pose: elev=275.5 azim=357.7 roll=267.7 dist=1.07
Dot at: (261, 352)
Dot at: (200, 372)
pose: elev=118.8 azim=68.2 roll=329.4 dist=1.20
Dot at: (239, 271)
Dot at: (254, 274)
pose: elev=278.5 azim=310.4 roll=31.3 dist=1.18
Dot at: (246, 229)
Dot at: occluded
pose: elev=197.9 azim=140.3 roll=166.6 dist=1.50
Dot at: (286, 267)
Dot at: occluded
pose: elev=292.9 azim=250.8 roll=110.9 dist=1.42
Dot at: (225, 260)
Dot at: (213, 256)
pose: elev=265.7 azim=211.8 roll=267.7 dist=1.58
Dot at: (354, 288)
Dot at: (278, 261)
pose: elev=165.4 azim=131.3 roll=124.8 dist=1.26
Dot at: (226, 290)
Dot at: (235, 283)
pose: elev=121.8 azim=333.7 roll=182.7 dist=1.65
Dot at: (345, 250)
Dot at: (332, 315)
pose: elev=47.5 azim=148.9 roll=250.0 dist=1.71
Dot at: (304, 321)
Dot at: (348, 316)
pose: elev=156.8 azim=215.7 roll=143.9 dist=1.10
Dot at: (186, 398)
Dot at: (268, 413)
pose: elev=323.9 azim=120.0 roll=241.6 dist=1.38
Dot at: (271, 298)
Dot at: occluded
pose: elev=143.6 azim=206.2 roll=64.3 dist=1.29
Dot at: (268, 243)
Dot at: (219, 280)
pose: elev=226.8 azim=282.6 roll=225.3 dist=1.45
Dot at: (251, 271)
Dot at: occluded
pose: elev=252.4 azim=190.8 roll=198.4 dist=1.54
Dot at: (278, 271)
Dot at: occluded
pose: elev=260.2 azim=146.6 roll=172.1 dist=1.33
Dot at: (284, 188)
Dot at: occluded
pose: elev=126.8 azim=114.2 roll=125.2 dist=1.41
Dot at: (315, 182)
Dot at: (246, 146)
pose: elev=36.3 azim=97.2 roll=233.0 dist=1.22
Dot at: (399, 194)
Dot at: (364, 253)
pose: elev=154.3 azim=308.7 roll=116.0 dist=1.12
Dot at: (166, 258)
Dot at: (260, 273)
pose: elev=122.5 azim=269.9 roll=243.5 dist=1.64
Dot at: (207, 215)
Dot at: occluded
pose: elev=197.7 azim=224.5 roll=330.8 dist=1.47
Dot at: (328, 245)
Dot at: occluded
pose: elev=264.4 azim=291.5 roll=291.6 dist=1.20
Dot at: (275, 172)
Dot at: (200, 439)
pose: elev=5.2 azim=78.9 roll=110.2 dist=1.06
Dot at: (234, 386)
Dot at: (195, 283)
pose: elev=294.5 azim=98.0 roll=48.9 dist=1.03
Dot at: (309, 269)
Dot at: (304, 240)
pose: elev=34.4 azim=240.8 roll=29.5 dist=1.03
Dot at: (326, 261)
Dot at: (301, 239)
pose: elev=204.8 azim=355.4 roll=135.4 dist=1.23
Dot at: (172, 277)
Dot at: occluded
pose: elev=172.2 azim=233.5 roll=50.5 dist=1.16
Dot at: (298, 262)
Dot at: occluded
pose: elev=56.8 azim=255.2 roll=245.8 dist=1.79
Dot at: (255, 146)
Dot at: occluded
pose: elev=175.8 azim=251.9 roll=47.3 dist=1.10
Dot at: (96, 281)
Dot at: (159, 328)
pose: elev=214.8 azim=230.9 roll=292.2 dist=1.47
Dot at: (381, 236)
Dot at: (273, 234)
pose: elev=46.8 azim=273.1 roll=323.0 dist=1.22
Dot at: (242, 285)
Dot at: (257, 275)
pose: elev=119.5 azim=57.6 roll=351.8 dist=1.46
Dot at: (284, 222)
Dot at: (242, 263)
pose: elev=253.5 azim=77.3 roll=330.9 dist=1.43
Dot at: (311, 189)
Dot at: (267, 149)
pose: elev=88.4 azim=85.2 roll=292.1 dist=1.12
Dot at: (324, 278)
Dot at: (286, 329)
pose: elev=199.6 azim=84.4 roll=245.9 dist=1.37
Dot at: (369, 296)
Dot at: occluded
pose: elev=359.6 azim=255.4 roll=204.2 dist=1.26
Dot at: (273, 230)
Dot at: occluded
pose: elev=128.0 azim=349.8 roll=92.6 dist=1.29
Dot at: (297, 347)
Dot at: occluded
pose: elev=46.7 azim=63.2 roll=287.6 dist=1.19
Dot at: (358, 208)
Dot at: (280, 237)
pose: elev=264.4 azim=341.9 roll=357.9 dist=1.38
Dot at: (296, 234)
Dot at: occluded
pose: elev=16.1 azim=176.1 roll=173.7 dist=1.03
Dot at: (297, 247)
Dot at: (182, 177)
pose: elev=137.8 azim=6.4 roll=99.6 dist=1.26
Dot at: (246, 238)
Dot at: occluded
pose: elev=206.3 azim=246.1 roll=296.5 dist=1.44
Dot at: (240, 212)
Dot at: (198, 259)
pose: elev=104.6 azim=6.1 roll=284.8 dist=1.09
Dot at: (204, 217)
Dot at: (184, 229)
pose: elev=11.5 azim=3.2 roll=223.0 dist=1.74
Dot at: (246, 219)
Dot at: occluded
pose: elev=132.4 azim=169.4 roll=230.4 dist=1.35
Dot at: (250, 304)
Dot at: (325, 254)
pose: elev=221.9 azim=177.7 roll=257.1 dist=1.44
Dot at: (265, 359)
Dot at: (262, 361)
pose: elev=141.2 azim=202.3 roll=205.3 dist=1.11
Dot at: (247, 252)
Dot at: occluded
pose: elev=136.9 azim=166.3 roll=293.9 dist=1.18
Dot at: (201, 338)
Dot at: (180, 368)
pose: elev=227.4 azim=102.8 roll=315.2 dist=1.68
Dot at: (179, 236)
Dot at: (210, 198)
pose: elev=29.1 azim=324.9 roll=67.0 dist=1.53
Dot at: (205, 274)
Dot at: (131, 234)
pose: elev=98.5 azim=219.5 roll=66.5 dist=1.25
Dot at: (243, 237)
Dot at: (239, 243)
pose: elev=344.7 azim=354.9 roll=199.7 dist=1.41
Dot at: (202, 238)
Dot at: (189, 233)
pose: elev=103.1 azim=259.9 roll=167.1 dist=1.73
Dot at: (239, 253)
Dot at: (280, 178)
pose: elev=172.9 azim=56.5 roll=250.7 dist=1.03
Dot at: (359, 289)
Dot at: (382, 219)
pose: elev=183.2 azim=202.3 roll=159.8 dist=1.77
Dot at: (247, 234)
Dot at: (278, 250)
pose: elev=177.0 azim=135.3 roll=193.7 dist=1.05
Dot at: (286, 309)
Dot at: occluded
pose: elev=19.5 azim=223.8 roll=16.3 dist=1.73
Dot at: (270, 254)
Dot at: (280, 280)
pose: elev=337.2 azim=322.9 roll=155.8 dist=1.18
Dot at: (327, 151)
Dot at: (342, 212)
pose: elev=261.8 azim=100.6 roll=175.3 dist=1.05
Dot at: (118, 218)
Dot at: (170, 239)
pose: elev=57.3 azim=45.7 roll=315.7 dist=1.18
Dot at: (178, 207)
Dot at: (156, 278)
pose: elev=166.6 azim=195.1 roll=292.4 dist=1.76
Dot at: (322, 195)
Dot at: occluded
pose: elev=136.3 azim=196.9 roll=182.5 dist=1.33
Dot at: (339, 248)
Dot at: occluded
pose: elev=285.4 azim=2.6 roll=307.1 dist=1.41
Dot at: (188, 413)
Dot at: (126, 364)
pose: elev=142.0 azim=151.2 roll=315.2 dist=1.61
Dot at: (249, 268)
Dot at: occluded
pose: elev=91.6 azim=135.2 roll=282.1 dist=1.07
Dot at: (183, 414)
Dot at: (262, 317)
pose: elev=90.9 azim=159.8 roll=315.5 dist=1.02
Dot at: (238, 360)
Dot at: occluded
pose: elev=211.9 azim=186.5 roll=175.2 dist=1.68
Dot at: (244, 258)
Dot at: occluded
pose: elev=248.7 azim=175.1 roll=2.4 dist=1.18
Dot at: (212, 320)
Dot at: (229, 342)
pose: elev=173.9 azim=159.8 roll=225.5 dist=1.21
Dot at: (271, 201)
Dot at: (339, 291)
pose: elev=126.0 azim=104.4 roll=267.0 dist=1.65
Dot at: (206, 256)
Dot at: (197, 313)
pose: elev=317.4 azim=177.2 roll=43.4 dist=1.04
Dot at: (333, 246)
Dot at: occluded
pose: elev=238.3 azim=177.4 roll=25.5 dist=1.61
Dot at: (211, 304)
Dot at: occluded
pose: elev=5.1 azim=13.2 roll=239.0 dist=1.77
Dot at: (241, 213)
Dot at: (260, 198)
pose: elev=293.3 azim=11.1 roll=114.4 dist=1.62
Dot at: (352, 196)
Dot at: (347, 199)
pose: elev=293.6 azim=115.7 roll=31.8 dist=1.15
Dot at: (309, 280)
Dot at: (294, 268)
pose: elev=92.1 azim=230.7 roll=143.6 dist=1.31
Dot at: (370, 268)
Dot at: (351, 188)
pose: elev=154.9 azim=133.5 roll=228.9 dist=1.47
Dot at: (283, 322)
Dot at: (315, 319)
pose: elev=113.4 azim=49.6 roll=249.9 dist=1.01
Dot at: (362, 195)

▶ **Stated problem**: Put the lines above into a JSON list of strings, one string per line and leaving out blank lines, starting with the line that contains "pose: elev=118.8 azim=68.2" and going on through the line that contains "Dot at: (278, 261)", both of those lines included.

▶ **Result**:
[
  "pose: elev=118.8 azim=68.2 roll=329.4 dist=1.20",
  "Dot at: (239, 271)",
  "Dot at: (254, 274)",
  "pose: elev=278.5 azim=310.4 roll=31.3 dist=1.18",
  "Dot at: (246, 229)",
  "Dot at: occluded",
  "pose: elev=197.9 azim=140.3 roll=166.6 dist=1.50",
  "Dot at: (286, 267)",
  "Dot at: occluded",
  "pose: elev=292.9 azim=250.8 roll=110.9 dist=1.42",
  "Dot at: (225, 260)",
  "Dot at: (213, 256)",
  "pose: elev=265.7 azim=211.8 roll=267.7 dist=1.58",
  "Dot at: (354, 288)",
  "Dot at: (278, 261)"
]